- **HOW TO COMPLETE THIS TASK**:
Format the rows as a JSON list of strings, one string per line, from the line containing "Once the deployment is complete, the" through the end of the rows, both ends included. Leave out blank lines.

- **RECORDS FOR THE EXERCISE**:
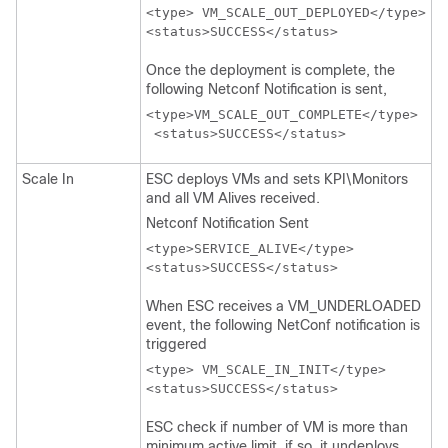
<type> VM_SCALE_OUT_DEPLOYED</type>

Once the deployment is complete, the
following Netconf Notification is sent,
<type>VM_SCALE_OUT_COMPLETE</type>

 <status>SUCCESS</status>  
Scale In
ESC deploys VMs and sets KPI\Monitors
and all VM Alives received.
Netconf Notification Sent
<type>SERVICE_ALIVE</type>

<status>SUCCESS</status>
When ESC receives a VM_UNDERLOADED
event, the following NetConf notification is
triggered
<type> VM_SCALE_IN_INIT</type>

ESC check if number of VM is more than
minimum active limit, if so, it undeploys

- **RESPONSE TO THE TASK**:
[
  "Once the deployment is complete, the",
  "following Netconf Notification is sent,",
  "<type>VM_SCALE_OUT_COMPLETE</type>",
  " <status>SUCCESS</status>  ",
  "Scale In",
  "ESC deploys VMs and sets KPI\\Monitors",
  "and all VM Alives received.",
  "Netconf Notification Sent",
  "<type>SERVICE_ALIVE</type>",
  "<status>SUCCESS</status>",
  "When ESC receives a VM_UNDERLOADED",
  "event, the following NetConf notification is",
  "triggered",
  "<type> VM_SCALE_IN_INIT</type>",
  "ESC check if number of VM is more than",
  "minimum active limit, if so, it undeploys"
]